Tuesday, June 4, 2013

2^67- 1, approximately 1.4757395258968 x 10^20, approximately 148 quintillion

2^67- 1,  approximately 1.4757395258968 x 10^20, approximately 148 quintillion

For many years, people did not know whether this number was prime or composite.

In 1879, Édouard Lucas proved that it was not prime, but was not able to give any factors.

In October 1903, at a meeting of the American Mathematical Society, Frank Nelson Cole was scheduled to deliver a talk called “On the Factorization of Large Numbers”. For his presentation, he walked up to the chalkboard and worked out by hand 2 to the 67th power, then subtracted 1. Then he moved over to a blank spot on the board and worked out in longhand 193,707,721 x 761,838,257,287. The two results matched. Cole sat down. It had been an hour long presentation.
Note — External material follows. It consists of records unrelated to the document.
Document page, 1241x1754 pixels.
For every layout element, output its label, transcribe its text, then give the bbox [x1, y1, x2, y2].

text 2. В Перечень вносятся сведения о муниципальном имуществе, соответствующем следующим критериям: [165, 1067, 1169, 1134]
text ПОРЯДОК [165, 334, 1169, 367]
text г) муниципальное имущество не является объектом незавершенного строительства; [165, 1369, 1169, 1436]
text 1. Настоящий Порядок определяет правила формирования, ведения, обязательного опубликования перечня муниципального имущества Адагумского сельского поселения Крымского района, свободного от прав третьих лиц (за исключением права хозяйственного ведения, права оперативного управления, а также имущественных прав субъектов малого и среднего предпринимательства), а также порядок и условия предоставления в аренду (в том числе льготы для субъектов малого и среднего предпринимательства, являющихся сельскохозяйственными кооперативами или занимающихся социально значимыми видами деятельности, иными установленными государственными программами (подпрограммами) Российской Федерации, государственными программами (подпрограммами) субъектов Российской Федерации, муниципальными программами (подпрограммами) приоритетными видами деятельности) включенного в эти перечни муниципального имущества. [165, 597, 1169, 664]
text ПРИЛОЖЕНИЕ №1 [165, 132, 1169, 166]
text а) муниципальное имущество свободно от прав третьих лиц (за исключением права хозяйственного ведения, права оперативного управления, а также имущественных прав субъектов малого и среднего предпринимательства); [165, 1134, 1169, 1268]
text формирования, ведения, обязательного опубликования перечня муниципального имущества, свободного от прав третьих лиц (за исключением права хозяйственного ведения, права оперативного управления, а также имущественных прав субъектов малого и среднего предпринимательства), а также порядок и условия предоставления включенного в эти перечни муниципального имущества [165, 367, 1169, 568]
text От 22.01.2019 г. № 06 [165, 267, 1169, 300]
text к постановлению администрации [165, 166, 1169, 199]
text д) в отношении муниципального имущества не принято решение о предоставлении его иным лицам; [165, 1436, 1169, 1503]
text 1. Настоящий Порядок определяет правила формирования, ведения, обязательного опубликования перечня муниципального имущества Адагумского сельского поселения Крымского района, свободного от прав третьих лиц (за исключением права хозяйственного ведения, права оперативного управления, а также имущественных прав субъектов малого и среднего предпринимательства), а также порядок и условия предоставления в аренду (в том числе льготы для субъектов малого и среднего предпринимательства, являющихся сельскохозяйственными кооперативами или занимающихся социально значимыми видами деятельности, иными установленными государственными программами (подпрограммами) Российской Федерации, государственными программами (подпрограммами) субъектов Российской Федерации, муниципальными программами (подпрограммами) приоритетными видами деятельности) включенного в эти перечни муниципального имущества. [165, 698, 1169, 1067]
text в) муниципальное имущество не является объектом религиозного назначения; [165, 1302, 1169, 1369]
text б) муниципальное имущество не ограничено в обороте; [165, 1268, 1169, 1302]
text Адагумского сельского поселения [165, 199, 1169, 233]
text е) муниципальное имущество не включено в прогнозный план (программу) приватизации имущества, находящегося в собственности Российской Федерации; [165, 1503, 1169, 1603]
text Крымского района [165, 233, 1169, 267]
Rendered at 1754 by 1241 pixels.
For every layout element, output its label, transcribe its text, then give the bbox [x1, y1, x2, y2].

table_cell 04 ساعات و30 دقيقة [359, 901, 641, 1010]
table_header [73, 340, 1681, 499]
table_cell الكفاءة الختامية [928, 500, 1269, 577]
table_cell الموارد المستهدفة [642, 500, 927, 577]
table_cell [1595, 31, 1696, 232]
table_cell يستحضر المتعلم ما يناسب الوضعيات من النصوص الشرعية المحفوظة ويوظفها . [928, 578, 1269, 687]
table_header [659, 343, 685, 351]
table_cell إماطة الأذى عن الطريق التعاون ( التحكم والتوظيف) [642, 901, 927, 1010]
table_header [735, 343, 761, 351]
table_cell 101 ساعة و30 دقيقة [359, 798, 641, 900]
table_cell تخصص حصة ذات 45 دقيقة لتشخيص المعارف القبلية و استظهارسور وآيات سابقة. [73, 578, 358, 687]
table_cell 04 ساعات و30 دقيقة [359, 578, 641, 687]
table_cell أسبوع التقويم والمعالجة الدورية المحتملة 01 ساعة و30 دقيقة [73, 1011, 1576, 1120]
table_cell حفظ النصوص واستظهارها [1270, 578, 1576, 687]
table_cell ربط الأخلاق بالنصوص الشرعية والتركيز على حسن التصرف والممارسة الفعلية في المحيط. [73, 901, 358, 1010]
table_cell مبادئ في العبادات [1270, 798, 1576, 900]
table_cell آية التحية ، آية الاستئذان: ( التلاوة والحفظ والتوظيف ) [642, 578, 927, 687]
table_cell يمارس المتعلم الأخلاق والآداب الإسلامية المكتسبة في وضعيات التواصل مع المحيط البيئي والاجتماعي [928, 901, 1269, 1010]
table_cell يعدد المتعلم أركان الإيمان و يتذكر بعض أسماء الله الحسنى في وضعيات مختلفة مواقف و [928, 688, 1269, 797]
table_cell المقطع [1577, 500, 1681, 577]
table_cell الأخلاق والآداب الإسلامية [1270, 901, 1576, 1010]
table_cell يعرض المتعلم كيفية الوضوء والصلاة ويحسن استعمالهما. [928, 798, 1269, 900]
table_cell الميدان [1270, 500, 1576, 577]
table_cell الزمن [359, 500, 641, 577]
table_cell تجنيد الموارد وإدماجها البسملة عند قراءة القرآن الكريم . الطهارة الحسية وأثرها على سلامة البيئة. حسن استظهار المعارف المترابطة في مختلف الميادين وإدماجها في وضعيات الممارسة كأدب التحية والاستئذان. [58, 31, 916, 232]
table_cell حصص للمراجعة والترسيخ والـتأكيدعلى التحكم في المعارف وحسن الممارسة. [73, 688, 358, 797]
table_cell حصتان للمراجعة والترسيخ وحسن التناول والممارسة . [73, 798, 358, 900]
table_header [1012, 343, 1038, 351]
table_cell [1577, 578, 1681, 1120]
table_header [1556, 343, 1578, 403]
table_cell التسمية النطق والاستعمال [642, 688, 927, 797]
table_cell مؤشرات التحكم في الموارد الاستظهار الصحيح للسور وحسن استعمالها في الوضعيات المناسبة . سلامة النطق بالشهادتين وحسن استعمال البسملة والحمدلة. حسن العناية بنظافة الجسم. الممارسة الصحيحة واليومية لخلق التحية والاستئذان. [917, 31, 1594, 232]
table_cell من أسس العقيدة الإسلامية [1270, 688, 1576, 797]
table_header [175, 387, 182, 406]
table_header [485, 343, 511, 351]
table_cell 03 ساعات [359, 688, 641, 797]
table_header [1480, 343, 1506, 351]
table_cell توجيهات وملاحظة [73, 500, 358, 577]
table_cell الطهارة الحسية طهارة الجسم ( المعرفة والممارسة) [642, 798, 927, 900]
This was the only time the audience at an AMS audience vigorously applauded. Later, when asked how long it took him to find the factorization, Cole replied “Three Years of Sundays”.


  1. It is fascinating to me that there are people who devote themselves to figuring out things like this. It makes the world a much more interesting place to me.

  2. Though I DO have to wonder how much less a time it would've taken if he had been fortified with pastrami sandwiches for meals...